Popper also argued that useful knowledge is objective rather than subjective. A lot of knowledge is contained in books: this is useful because people can argue about the content of knowledge that is written down more easily than they can argue about the content of a thought. Also, other biological organisms instantiate knowledge about how to propagate genes in particular environments, but they do not understand that knowledge. Biological knowledge is created by variation (mutation of genes) and selection (whether the resulting phenotype can make copies of those genes).

Popper applied his epistemology to political philosophy too. He pointed out that no single person or group is always right, so we should not be interested in the traditional question of political philosophy: ‘Who should rule?’ He noted that this formulation of the fundamental question in politics is rather like the question that is often regarded as fundamental in epistemology (What is the infallible source of our knowledge?). In each case the question is not well put. In the same way that all our sources of knowledge are fallible, so all forms of power are likely to be used to implement bad ideas. Rather, we should expect any ruler to make mistakes and ask how we can arrange our institutions to prevent bad or incompetent leaders and bad policies from doing too much damage. He considered democracy valuable insofar as it allows us to remove leaders from power and replace their policies without violence. Violence is bad because it prevents people from solving problems. If you use violence to get people to do what you want then they can’t act on any objections they have to your proposal, and so the corresponding problems will not be solved. This removes a means of improving your policies. And even if the policy is a good idea people will be inclined to act in a way that undermines it either because they want to undermine the policy deliberately, or because they don’t understand the policy. This could be called a "minimal" theory of democracy. It is not based on the assumption that any serious problem is solved by democracy alone, it is merely a framework where the leadership can be changed without resort to violence.
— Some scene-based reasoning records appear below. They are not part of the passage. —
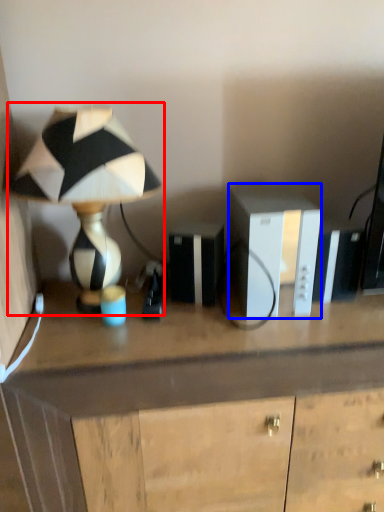
Question: Among these objects, which one is nearest to the camera, lamp (highlighted by a red box) or cabinetry (highlighted by a blue box)?

Choices:
 (A) lamp
 (B) cabinetry

Answer: (A)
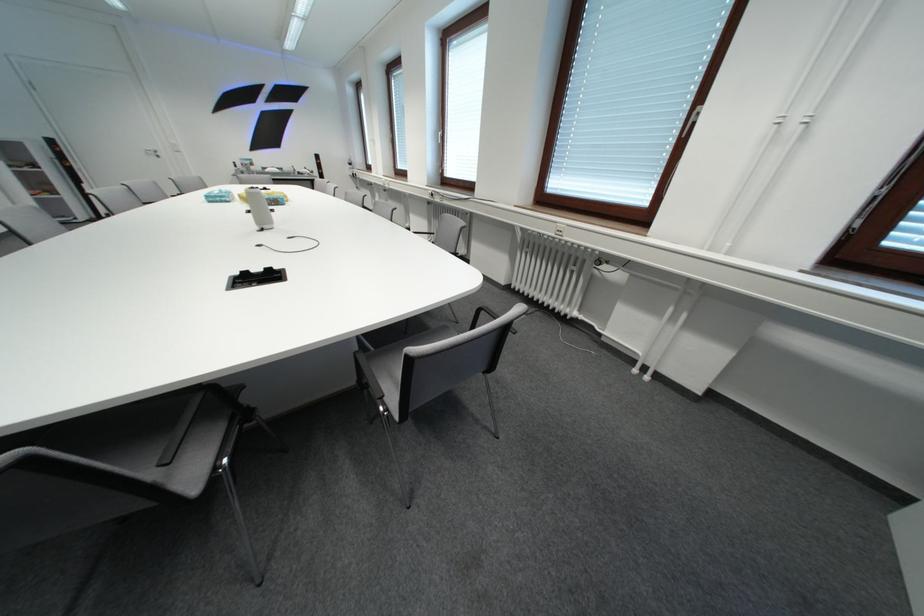
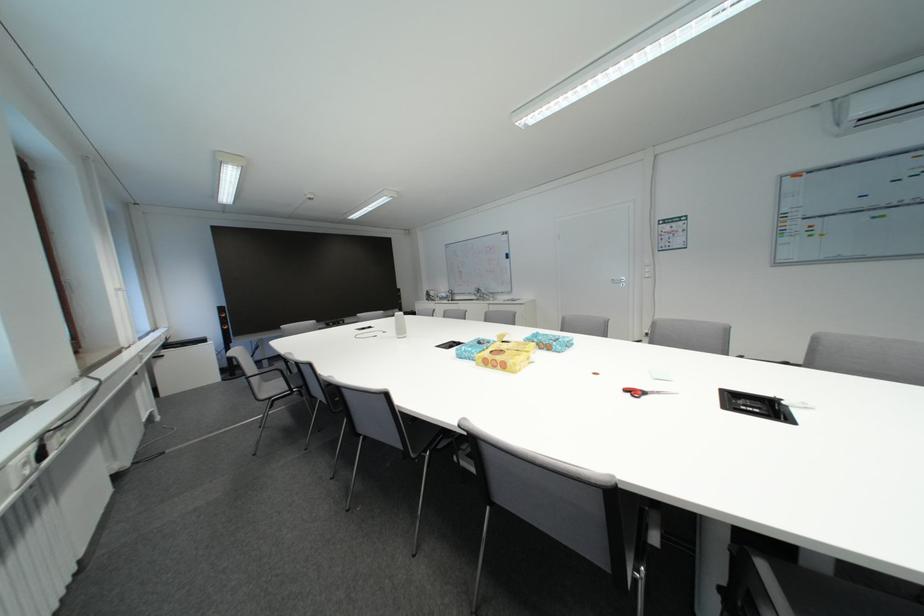
Question: I am providing you with two images of the same scene from different viewpoints. After the viewpoint changes to image2, which objects are now occluded?

Choices:
 (A) black chair armrest
 (B) white cylindrical speaker
 (C) small white paper
 (D) yellow tissue box

Answer: (A)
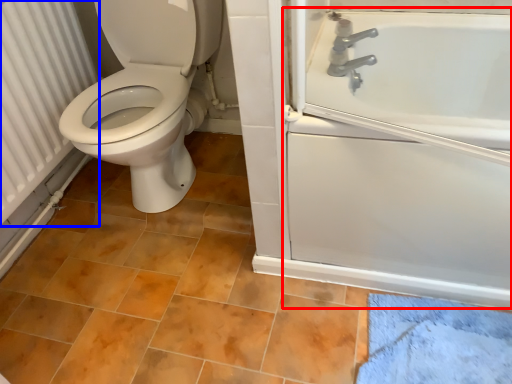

People have to solve problems - "democracy" does not solve them.

Popper also attacked historicism: the idea that it is possible to predict the future using laws of history analogous to the laws of physics. He pointed out that the future depends on our actions and so depends on our knowledge. We can’t know what knowledge because if we did we would already have it, so we can’t predict the future course of history either. This implies, in particular, that we can’t predict the results of a proposed reform. We should try to make piecemeal changes so that we can more easily change policies in the light of problems instead of trying to sweep away current institutions and build new ones from scratch.

Popper was an optimist too. He argued that the world is better now than at any other time we know of and that we may be able to make the future even better by improving our ideas.

Further reading

Karl Popper, Realism and the Aim of Science, Routledge, London.

Karl Popper, Objective Knowledge: An Evolutionary Approach, Revised Edition, Oxford University Press. New York.

Karl Popper, The Open Society and Its Enemies Volumes 1 and 2, Routledge, London.